§ Texte fourni
=====
Emmanuel Terray, prolétaire, salarié, travailleur productif, 1972

Emmanuel Terray, « Prolétaire, salarié, travailleur productif » (no 2, 1972, p. 111-149), discute longuement et finement la situation de différents types de travail plus ou moins productifs, directement ou indirectement, ou pas du tout mais néamoins indispensables au capital… puis du caractère plus ou moins exploités, et dans quel sens, des travailleurs qui correspondent à ces travaux. Cet article est un extrait d’un travail plus large et il n’y a pas ici explicitement de discussion de la classe. (La rédaction de la revue a réalisé qu’on ne pouvait pas en rester là et publiera la suite dans le numéro 3.)

André Corten, matériaux III, 1973

André Corten, « Matériaux pour l’étude des classes sociales en Belgique (III) : Luttes pour l’hégémonie politique et formes d’exploitation » (no 3, 1973, p. 103-136). L’étude porte sur l’entre-deux-guerres dans la première moitié du 20e siècle. La bourgeoisie forme une seule classe (p. 106). (On éprouve le besoin de séparer les travailleurs improductifs des travailleurs productifs, mais pas les capitalistes commerciaux des capitalistes de la production !) La classe ouvrière est formée des travailleurs productifs et la petite bourgeoisie de travailleurs indépendants (p. 109). « En attendant une analyse plus approfondie portant sur cette période et dans un but de simplification, les salariés improductifs peuvent être assimilés à la petite bourgeoisie, car ils conservent encore avec leurs patrons des rapports de travail individuel. »
=====
§ Données de l'exercice
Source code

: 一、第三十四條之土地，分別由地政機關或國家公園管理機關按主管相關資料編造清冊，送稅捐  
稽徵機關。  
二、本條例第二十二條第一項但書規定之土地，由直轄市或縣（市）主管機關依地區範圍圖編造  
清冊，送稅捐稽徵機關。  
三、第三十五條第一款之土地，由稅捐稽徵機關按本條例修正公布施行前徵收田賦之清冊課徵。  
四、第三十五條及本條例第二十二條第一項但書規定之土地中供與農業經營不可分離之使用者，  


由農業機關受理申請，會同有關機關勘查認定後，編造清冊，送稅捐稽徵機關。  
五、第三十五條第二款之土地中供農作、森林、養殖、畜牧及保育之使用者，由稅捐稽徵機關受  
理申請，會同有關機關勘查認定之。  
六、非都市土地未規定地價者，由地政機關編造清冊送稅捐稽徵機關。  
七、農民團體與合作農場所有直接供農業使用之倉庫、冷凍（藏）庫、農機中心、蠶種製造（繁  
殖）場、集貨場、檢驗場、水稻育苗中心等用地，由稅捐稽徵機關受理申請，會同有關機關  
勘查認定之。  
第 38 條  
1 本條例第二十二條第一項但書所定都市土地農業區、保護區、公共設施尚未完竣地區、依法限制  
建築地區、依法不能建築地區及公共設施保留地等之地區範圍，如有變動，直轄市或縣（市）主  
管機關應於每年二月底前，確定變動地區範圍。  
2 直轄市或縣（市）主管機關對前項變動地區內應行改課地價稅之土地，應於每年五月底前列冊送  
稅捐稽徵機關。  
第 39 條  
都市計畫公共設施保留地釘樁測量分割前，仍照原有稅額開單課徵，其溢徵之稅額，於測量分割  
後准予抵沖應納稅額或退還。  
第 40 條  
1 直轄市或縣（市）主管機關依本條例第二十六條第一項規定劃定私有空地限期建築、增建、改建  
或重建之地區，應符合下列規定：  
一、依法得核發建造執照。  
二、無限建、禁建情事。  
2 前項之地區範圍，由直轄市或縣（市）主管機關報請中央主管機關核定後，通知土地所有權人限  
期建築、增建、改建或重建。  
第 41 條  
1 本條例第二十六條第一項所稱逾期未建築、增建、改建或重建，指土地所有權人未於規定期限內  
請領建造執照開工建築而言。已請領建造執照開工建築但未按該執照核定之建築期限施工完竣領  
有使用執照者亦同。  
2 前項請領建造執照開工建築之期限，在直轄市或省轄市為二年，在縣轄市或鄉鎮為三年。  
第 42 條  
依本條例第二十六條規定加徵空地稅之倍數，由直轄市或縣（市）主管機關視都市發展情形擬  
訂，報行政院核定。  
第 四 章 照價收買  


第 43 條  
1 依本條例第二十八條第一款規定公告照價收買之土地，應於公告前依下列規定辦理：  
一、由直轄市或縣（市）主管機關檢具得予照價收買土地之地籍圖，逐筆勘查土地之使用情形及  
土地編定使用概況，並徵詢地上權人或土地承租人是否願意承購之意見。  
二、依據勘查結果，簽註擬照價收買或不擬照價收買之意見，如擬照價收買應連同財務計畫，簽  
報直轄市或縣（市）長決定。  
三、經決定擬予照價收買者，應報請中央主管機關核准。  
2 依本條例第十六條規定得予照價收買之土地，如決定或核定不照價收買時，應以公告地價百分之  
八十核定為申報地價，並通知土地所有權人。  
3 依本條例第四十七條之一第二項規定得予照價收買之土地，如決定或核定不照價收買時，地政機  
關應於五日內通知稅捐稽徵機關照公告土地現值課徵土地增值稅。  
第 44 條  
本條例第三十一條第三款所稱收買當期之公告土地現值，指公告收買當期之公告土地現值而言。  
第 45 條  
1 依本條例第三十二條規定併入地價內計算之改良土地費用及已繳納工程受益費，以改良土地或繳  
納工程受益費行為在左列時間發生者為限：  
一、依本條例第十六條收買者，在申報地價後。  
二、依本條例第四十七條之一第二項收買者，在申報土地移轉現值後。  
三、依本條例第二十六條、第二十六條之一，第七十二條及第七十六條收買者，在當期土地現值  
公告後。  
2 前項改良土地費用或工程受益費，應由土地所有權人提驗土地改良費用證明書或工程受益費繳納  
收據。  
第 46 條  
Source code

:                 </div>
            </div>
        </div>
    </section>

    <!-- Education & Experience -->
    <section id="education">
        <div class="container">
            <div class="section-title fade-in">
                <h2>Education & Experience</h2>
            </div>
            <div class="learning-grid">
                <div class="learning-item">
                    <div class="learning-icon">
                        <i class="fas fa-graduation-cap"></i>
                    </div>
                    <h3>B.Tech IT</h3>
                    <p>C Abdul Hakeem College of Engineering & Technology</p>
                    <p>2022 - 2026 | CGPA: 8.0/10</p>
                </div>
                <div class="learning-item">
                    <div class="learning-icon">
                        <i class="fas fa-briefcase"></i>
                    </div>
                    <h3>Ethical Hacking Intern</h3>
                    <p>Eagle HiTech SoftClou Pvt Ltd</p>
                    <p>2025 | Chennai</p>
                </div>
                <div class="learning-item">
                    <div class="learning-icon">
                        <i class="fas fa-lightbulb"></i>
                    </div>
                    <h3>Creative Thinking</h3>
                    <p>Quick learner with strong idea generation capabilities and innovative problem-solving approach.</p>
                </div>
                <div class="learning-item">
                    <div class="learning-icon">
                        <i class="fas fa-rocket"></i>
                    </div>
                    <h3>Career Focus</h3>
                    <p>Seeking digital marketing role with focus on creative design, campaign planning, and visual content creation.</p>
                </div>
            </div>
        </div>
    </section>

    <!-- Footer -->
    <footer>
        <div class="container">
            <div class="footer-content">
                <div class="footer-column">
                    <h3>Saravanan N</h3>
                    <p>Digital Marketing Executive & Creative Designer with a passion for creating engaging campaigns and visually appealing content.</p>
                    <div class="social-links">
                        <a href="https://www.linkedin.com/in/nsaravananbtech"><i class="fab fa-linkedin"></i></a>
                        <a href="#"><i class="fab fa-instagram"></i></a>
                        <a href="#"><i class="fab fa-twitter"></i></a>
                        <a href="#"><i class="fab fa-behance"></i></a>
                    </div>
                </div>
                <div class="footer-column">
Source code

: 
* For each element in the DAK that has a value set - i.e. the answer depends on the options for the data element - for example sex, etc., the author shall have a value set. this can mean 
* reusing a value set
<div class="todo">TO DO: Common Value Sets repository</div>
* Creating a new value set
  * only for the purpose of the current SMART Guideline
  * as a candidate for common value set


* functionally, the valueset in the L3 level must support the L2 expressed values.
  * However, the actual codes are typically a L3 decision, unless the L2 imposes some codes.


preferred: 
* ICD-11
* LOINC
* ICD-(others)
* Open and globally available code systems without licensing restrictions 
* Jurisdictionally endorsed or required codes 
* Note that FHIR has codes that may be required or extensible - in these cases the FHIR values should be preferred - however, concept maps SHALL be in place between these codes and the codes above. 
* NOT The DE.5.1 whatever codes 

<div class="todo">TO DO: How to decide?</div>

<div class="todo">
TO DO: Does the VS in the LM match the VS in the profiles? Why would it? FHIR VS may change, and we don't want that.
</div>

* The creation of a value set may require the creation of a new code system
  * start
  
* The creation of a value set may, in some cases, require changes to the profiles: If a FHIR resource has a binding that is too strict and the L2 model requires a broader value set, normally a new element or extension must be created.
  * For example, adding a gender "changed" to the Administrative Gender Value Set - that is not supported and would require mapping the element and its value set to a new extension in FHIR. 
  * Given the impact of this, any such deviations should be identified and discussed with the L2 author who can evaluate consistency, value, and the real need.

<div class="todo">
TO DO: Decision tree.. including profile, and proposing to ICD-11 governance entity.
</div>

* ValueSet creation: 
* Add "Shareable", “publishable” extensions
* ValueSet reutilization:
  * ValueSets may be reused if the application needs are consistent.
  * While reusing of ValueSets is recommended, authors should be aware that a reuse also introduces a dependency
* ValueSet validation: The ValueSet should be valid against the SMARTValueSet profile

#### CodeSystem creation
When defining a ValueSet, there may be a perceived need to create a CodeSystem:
=====
§ Consigne 1
Relevez toutes les références de pages précédées de « p. » dans le texte fourni.
§ Consigne 2
Reprenez le texte fourni sur les articles d'Emmanuel Terray et d'André Corten à la suite de sa dernière phrase.

§ Zone de réponse 1
p. 111-149
p. 103-136
p. 106
p. 109

§ Zone de réponse 2
Emmanuel Terray, productifs, improductifs, classe, 1973

Pour Emmanuel Terray, « Travailleurs productifs et improductifs, leur appartenance de classe » (no 3, 1973, p. 137-158), « Seuls ces travailleurs [créant de la plus-value dans la production matérielle sans autre fonction] peuvent être considérés comme des prolétaires (p. 149). » Il appelle « classe semi-prolétarienne » (p. 150) et considère comme très proches des prolétaires proprement dits les salariés de la circulation et quelques autres. Les fonctionnaires (p. 151) sont assez proches aussi, mais n’étant pas sous l’autorité directe d’un patron capitaliste, ils le sont un peu moins. Des salariés de plus haut niveau (enseignants, médecins…) ont une indépendance relative qui les rapproche de la petite bourgeoisie.

C. Centner, sur l’analyse de classe, 1973

L’article « Questions et hypothèses à propos du développement d’une analyse de classes de la Belgique » (no 4, 1973, p. 127-160), assez obscur pour moi, ne traite à proprement parler ni de travail productif ni de lutte de classe, mais semble considérer comme inévitable le réformisme de la classe ouvrière. Il introduit l’ « État interventionniste » et la « crise de la société civile » et insiste sur l’importance de la dimension idéologique.

J. Nagels, travailleur collectif productif, 1974

Pour J. Nagels, « Réflections sur le travail productif » (no 5, 1974, p. 93-124), l’intérêt de la notion de travail productif est d’abord économique ; il n’aborde pas les définitions de prolétariat ou de classe ouvrière. Il lie la notion de travail productif à la notion de travail collectif. Il a longuement étudié le travail productif (et lu tout Marx là-dessus) et publié à ce sujet avant cet article-ci.

T. Delvaux, production et travail productif, 1974

T. Delvaux, « Production et travail productif » (no 5, 1974, p. 125-139).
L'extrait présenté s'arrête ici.